外面的事情を淡々と話すマックス・ウェーバーを読んでいると、いまでも、職業としての大学教員の置かれた立場はそう変わらないのではないかと思う。

また、学問を職業とする者の心構えとして、専門分野である仕事(ザツヘ)への献身が説かれることも、学際分野の扱いを別にして意義はない。

本書は、1980年に改訳されたものだから、もとより昔読んだ文書ではない。付箋を貼ったところをメモして、付箋を剥がそうと思う。尾高邦雄が「あとがき」に書いたことに私は付箋付けていた。

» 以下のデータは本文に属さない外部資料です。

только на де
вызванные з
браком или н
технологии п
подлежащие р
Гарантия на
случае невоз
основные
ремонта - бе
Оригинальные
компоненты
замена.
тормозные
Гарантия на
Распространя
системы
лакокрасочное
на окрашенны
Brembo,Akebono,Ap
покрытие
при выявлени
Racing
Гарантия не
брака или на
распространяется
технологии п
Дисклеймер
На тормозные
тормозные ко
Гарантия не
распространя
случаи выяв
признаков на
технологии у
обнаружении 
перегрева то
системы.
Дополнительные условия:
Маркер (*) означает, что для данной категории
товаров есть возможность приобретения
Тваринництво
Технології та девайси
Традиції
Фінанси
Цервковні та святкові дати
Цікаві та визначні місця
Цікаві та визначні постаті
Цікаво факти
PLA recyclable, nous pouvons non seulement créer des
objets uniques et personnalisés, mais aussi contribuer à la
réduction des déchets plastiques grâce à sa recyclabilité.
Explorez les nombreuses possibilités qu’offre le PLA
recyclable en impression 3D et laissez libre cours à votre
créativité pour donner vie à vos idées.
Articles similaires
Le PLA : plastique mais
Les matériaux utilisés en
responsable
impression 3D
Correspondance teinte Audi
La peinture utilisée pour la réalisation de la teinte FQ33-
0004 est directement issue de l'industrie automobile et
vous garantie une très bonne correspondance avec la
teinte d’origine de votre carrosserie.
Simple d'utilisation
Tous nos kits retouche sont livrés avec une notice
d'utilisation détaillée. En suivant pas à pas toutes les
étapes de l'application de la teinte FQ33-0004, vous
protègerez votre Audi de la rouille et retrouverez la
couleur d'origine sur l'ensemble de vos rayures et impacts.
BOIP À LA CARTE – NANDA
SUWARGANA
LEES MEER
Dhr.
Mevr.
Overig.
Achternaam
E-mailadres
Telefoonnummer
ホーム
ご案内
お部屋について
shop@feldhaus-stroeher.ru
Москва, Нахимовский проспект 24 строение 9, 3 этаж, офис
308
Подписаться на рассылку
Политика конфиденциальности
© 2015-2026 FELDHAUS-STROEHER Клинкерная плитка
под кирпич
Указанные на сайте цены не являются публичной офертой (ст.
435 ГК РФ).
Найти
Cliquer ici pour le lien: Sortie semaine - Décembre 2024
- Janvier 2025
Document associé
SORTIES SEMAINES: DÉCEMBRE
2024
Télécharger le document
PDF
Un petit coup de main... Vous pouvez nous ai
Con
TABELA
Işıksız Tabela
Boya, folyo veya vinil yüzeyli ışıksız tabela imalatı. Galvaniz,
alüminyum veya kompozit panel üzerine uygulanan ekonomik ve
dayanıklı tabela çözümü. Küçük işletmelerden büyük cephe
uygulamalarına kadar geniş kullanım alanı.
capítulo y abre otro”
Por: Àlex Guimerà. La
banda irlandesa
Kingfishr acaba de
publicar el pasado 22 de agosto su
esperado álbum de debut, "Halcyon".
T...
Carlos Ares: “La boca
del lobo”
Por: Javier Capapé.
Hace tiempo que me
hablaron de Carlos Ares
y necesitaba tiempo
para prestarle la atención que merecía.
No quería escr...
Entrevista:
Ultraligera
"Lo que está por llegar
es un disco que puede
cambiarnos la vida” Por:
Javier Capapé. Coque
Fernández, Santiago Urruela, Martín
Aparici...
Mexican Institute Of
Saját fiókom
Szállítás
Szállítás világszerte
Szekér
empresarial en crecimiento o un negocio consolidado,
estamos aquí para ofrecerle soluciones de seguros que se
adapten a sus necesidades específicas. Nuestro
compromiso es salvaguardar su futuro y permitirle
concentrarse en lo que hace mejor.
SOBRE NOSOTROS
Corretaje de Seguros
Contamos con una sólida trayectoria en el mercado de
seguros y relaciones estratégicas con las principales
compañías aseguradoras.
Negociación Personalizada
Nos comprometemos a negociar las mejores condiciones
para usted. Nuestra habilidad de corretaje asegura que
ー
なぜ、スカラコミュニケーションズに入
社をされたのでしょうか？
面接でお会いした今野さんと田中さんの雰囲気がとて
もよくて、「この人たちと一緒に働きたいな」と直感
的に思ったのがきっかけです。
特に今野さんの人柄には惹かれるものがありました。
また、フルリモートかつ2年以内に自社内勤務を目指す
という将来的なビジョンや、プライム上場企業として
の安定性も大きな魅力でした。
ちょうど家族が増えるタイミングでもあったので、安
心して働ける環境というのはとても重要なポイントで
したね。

「ウェーバーの表現様式はけっして明快でも率直でもない。むしろ不必要なほど入りくんでおり、強調が多く、比喩が多く、くり返しが多い。これは話し手が非常に感情の強い人であることを物語るものであろう。あるいは、この講演のおこなわれた当時の異常事態のもとで感情的になっている青年たちに聴かせるためには、こうした話し方が必要であったのかもしれない」(P83)。

『職業としての学問』ではなく、表現方法の異様さを感じたのだった。

本書は教師は指導者たるべきではないという主張が延々と続くのである。学問と政策の区別が強調されたが、今日においても教室において当派性や政策問題を扱うことの危険性が問われる時、ウェーバーのこの講演が思い出されるのである。